• _Instrucciones a seguir_: Escribe la continuación del fragmento sobre los recuerdos de felicidad a partir de su última oración.

Y también a mi profesor de Química....aquel amoroso que escribió en una servilletita de un bar de Porto Alegre....”a mi mejor alumna con todo cariño”...
Era la felicidad nuestro conjunto de baile folklórico.
Y la felicidad era nuestra noche en el Teatro Solís.

La felicidad fue llegar una tarde a la casa de Selva, que estrenaba piscina. Y creyéndome tal vez Esther Williams, tirarme de cabeza, pero no flotar ni salir a flote. Con seguridad la felicidad fue la mano que agarró mi cabello y tiró fuerte para afuera. Y más que nada la felicidad fue pisar nuevamente el suelo seguro, aunque reconozco que el agua es mi elemento.

• _Registros listados_:
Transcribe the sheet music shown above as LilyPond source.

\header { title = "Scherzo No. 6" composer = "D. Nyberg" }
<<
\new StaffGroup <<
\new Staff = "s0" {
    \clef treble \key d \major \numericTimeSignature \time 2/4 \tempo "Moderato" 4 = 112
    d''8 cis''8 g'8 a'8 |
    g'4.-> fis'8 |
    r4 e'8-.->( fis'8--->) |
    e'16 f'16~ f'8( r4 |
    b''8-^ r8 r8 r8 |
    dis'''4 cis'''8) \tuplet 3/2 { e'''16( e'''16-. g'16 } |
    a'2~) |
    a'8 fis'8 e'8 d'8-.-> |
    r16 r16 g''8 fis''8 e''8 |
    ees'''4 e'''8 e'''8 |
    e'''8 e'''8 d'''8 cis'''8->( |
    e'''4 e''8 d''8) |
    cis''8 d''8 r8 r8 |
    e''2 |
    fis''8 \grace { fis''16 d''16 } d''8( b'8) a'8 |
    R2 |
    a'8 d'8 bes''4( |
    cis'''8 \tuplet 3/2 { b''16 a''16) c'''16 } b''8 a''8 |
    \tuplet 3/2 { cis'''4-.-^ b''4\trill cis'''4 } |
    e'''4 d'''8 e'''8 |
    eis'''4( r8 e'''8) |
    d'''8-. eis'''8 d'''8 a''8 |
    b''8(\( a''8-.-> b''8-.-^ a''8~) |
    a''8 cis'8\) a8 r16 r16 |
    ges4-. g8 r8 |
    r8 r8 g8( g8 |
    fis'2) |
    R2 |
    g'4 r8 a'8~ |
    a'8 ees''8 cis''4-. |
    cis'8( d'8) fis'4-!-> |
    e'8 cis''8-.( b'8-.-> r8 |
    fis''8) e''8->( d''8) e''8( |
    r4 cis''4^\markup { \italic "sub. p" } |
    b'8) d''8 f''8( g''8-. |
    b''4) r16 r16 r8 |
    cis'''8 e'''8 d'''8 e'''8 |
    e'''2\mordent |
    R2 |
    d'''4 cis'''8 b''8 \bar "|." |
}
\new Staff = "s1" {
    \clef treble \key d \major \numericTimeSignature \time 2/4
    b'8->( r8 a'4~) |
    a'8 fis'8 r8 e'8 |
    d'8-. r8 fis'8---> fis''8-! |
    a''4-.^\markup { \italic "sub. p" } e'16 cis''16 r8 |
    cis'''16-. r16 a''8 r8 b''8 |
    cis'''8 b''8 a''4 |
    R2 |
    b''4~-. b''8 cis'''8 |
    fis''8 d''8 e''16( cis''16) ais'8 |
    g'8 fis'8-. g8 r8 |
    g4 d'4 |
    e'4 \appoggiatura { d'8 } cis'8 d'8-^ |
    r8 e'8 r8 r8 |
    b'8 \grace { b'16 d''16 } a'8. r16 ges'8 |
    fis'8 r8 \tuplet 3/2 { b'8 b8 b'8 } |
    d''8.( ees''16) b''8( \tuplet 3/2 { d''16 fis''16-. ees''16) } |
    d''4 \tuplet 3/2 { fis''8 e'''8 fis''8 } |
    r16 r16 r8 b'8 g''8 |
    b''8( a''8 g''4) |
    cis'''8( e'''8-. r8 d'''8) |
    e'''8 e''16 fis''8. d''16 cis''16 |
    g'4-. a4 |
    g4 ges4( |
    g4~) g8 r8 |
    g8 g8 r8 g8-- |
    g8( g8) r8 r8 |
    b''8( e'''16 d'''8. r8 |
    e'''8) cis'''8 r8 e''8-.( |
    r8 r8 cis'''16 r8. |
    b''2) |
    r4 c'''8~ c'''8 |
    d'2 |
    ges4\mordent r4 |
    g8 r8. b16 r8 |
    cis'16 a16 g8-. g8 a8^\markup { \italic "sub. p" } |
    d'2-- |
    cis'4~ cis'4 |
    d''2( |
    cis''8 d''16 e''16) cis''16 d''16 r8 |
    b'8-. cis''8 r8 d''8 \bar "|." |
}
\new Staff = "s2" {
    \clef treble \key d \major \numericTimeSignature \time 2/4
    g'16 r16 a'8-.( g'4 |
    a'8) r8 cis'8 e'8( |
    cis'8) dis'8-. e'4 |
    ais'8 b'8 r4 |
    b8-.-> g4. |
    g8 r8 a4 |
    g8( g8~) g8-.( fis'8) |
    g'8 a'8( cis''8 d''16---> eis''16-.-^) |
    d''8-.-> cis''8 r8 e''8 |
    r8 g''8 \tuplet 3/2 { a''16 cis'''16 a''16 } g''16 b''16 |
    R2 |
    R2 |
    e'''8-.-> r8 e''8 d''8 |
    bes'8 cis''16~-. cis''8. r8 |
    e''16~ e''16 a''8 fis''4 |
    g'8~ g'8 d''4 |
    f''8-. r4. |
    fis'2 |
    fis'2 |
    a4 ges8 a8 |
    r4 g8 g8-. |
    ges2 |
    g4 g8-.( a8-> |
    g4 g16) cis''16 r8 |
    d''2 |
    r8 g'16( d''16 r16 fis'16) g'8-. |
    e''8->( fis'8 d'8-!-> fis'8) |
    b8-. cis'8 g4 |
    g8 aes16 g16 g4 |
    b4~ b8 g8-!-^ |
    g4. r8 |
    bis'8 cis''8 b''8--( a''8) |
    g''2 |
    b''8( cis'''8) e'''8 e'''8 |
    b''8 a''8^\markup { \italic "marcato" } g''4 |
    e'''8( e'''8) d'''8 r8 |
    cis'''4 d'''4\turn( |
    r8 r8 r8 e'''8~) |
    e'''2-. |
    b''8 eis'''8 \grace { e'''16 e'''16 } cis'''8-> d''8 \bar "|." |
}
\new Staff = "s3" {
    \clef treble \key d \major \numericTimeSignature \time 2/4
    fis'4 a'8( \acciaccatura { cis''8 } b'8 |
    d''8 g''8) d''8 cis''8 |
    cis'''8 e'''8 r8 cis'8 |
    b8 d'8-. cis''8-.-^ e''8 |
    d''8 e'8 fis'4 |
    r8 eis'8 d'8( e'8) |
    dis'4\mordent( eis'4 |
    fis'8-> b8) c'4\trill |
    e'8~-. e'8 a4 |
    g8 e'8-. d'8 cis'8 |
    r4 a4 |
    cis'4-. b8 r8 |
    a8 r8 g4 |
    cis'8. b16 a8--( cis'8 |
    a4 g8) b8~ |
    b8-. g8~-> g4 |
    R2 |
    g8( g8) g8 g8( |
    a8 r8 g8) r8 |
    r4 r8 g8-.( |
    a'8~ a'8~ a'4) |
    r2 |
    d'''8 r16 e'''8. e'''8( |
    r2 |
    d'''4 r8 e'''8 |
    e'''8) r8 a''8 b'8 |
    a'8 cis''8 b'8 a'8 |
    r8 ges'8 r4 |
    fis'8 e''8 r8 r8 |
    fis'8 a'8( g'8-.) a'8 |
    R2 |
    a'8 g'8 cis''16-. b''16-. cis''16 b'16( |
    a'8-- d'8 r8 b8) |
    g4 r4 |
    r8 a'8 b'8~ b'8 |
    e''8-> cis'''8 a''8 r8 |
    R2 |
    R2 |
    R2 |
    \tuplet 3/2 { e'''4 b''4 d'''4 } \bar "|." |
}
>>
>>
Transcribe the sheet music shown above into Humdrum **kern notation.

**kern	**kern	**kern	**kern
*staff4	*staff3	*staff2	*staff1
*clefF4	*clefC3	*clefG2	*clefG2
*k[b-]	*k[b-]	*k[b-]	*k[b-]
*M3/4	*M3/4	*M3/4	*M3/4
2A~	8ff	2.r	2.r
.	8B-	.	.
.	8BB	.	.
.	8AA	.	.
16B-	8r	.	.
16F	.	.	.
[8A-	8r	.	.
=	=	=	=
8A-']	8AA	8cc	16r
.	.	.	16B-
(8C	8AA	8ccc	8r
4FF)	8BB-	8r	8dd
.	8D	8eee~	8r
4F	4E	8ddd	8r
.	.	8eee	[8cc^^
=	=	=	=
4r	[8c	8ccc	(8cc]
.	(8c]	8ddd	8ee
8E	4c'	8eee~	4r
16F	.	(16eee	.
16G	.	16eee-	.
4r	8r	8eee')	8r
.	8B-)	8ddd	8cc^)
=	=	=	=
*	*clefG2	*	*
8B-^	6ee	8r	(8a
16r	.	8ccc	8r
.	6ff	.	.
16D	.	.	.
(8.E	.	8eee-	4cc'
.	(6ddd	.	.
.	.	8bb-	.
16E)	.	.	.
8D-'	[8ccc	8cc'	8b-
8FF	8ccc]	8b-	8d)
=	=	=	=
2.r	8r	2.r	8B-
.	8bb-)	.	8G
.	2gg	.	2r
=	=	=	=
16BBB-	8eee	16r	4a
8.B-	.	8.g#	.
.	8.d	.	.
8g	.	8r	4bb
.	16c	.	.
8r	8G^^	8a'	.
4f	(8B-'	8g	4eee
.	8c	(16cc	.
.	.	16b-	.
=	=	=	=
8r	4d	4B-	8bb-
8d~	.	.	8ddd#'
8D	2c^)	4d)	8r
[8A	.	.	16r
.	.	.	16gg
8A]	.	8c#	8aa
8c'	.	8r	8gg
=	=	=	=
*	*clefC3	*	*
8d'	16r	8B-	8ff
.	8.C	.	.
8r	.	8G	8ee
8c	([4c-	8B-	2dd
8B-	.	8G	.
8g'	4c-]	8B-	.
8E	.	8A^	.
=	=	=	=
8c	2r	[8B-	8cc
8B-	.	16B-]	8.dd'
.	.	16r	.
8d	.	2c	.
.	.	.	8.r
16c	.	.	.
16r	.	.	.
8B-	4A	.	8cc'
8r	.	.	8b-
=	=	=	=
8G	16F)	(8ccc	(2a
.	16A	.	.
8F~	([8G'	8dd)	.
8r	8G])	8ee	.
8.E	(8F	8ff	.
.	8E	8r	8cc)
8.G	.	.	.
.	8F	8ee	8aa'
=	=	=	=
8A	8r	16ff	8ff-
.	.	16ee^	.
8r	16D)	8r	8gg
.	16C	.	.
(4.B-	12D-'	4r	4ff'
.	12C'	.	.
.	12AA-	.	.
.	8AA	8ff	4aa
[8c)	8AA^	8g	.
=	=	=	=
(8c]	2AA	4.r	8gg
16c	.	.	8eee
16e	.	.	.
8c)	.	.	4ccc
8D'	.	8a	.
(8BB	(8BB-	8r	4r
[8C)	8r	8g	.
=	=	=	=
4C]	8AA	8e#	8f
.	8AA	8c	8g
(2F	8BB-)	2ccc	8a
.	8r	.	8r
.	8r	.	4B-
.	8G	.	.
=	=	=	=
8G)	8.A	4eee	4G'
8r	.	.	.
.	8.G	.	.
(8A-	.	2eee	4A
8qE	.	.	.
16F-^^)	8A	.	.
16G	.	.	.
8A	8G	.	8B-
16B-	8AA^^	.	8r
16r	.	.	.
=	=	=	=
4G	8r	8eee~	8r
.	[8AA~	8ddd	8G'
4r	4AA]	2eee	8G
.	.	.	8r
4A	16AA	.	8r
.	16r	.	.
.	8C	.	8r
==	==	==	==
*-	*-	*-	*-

• _Respuesta del ejercicio_:
Era la felicidad nuestro primer amor. Y yo con tanta puntería, me puse de novia con quien luego militaría dentro del Movimiento Tupamaro. Pero era la felicidad ver a un hombre tan jóven y tan empecinado en sus convicciones, al punto de no tomar Coca Cola porque era imperialista. Así era José.

La felicidad era empezar a trabajar. Ya todas las niñerías y las seguridades habían quedado atrás.
Trabajar con un abogado me determinó a no tener nada que ver con éllos. Con el tiempo entendí que tuve razón al hacerlo, porque la ley no es igual para todos, ni aquí ni en ningún lado. Y el Derecho, muy a mi pesar, es de las cosas más torcidas que conozco.

La felicidad era volver cada semana a la casa de mi madre. Y allí disfrutar de todo lo que teníamos al alcance. Disfrutar de las noches de invierno junto a la estufa a leña. Disfrutar de los animales de la casa. De los tallarines de mi madre que sólo valoré cuando tanto los elogiaban los de afuera. Para mí eran cosa de siempre.
La felicidad era la parrilla. Los amigos. La familia.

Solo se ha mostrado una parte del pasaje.